▼
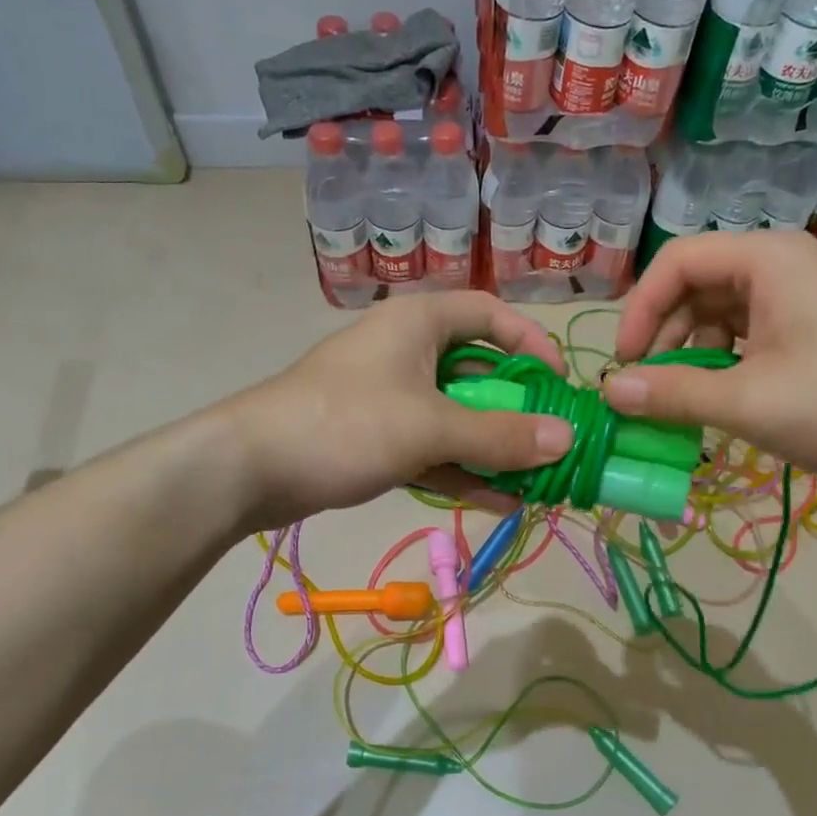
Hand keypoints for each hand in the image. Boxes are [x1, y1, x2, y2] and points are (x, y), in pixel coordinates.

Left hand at [223, 292, 574, 527]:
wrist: (249, 469)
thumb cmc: (345, 425)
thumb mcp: (430, 427)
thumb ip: (500, 435)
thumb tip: (567, 439)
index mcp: (419, 324)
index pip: (490, 315)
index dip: (532, 343)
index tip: (561, 384)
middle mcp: (408, 353)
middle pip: (479, 372)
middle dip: (518, 410)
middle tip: (555, 443)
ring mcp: (391, 398)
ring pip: (458, 416)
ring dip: (495, 447)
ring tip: (538, 481)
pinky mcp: (377, 438)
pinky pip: (433, 448)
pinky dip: (464, 470)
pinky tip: (500, 500)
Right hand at [602, 231, 816, 484]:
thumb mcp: (748, 402)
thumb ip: (673, 394)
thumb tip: (609, 391)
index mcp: (767, 260)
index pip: (677, 261)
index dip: (641, 308)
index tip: (625, 362)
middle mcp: (780, 264)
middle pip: (696, 284)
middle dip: (664, 334)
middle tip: (648, 386)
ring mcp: (798, 294)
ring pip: (718, 310)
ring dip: (690, 351)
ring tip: (683, 398)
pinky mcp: (809, 324)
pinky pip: (745, 330)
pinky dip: (721, 359)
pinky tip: (718, 395)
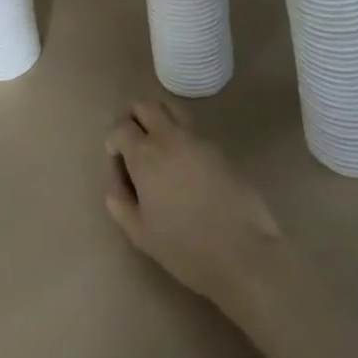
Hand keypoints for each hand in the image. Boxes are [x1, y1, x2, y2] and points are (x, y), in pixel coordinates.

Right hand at [104, 100, 285, 314]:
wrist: (244, 252)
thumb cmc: (186, 248)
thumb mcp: (141, 234)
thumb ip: (120, 204)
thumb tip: (115, 185)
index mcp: (145, 154)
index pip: (120, 127)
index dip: (113, 141)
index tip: (118, 163)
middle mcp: (168, 136)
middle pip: (144, 105)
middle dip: (132, 118)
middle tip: (132, 145)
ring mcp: (196, 138)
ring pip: (169, 110)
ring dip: (157, 121)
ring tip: (159, 153)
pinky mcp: (218, 148)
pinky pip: (191, 130)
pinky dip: (180, 138)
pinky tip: (186, 170)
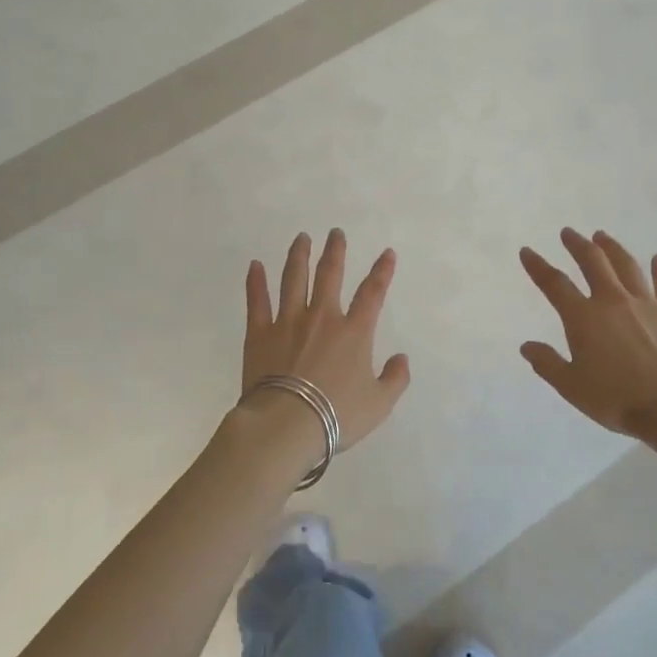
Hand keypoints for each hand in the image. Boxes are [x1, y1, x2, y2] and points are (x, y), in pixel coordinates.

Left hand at [242, 230, 411, 448]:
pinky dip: (255, 281)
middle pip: (329, 274)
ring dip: (298, 256)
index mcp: (354, 332)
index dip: (382, 271)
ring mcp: (288, 321)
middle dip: (335, 251)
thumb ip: (395, 379)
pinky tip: (255, 265)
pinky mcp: (260, 332)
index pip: (372, 293)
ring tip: (301, 238)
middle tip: (335, 232)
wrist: (287, 424)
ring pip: (294, 279)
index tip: (387, 253)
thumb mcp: (379, 404)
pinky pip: (257, 300)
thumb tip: (401, 358)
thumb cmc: (337, 415)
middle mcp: (322, 317)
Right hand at [519, 228, 656, 436]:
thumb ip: (547, 364)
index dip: (538, 266)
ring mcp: (648, 305)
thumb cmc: (616, 399)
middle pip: (593, 263)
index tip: (527, 251)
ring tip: (602, 236)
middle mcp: (613, 301)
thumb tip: (527, 346)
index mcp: (584, 318)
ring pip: (627, 267)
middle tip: (568, 233)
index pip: (555, 284)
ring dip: (612, 249)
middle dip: (577, 245)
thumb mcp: (571, 387)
▲
■ **Exercise description**
Going down the listing above, begin printing at the line with "ring mcp: (391, 398)" and finish with the line with "index dip: (641, 308)", exactly as they appear.

■ **Answer box**
ring mcp: (391, 398)
ring pip: (458, 416)
ring dip: (495, 447)
ring tip: (538, 481)
pinky mcp: (377, 438)
pinky pip: (433, 448)
pinky dip: (464, 470)
pinky tip: (500, 500)
Right hand at [602, 231, 816, 484]:
thumb mcp: (748, 402)
thumb ip: (673, 394)
thumb tip: (609, 391)
index mcp: (767, 260)
index pip: (677, 261)
index dip: (641, 308)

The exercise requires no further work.